There were a few informational plaques on this side, but no visitor center.  There was free camping on this side as well, much of it in paved parking lots, but I preferred the far side where we were.  Plus this side was right by the interstate, which might be audible above the river noise?  Either way, there are railroad tracks on both sides of the river and the barges are fairly frequent, so there is always something to watch.  It was starting to get a bit breezy, so out came the guy-lines for the tripod!


And finally, from the archives (well, a photo from a few weeks ago anyway), this unknown bug perched on the outside of the window, and I took this photo from the inside.  I was surprised what detail my point and shoot camera produced.


to be continued  …

Tuesday, April 26, 2011

A River Runs Through it

The dam, that is!


But this is actually a photo of the John Day dam, the next one upstream from the Bonneville dam, and dam access road from the last post.

There is a Corps of Engineers park along the river below the Bonneville dam, but it was signed and patrolled as day use only.
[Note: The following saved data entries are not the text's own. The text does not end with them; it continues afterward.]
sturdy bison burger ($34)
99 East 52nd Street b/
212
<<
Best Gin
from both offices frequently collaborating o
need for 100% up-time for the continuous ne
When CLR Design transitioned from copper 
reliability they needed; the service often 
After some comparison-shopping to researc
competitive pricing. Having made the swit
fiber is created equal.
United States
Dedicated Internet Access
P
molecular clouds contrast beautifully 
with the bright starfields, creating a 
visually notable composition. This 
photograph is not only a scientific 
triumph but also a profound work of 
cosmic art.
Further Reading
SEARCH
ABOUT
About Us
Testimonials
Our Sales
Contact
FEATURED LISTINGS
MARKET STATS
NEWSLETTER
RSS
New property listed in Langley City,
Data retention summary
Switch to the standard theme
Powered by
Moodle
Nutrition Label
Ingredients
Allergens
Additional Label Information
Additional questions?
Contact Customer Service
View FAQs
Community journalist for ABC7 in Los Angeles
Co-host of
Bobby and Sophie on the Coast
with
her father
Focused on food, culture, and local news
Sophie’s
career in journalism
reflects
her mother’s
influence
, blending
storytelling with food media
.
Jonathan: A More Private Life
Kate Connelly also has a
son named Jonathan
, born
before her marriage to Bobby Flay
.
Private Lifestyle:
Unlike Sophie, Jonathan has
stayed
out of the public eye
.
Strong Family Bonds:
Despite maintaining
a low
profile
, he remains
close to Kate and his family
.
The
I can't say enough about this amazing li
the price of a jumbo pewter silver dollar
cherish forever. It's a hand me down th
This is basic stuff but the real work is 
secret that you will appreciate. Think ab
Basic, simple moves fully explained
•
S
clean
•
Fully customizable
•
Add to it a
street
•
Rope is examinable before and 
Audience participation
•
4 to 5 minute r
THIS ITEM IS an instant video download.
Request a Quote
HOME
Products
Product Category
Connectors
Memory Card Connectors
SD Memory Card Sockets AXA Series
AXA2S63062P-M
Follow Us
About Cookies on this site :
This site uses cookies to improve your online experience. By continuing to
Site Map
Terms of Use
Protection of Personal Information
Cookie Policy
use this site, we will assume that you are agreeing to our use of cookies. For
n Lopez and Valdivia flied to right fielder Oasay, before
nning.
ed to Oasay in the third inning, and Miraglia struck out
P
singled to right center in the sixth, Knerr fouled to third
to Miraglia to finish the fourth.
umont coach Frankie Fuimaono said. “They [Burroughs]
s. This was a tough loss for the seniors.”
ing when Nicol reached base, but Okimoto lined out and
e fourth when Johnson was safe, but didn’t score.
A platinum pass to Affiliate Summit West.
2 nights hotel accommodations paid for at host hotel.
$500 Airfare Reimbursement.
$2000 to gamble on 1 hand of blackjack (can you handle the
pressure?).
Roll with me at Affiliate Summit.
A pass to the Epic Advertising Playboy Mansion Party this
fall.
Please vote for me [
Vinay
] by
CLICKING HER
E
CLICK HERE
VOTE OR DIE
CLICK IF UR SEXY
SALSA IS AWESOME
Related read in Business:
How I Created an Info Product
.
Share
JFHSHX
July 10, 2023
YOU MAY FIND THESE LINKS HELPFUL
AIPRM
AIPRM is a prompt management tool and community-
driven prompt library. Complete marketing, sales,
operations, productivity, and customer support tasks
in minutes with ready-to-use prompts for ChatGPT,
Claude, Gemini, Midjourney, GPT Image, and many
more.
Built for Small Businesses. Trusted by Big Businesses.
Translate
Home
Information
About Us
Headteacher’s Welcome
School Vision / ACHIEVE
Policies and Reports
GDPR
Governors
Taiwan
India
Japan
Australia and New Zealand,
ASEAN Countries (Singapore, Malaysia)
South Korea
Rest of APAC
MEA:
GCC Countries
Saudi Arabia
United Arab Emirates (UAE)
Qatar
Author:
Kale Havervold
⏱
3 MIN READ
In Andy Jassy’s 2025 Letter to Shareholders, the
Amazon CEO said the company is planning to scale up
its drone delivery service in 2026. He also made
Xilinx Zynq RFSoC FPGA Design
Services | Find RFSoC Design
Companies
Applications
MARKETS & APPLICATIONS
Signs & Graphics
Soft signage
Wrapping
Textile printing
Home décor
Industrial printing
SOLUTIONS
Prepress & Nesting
So we did that. We hung out on the river bank, and watched the tugs and barges fight their way up the very strong current to the locks at the dam.  At first I didn’t realize that there were actually two tugs pushing this group of barges, and even so, they were barely making headway against the strong currents below the dam.  When they got the barges safely into the lock, the second smaller tug unhooked and went back downstream.


As well as various bird life along the river, I caught occasional glimpses of a sea lion feasting on the fish, and way across the river on the Oregon side, and way up on this cliff face, I spotted this black bear sow and her two little brown cubs.


In the morning, we went to the dam visitor center and had a look at the power plant and the fish ladders and counting facility.


Some of the fish from the hatchery have rfid ‘pit’ tags inserted in them.  These monitors in the fish ladder record their passage upstream.  As well, all the adult fish are directed past this window, where a real person sits, and counts all the fish by size, species, and whether the fish is  wild or hatchery stock!  It was fairly slow the day I was there, so I was able to chat with the fish counter lady.CIMG5301CIMG5304_thumb[1]

Some of the fish are fitted with radio collars.  Well, not collars actually, but transmitters inside that are monitored by these detectors on the river banks.


When she wasn’t ‘driving’, Hailey kept a sharp watch on the river as we drove between dams.  Until she got tired!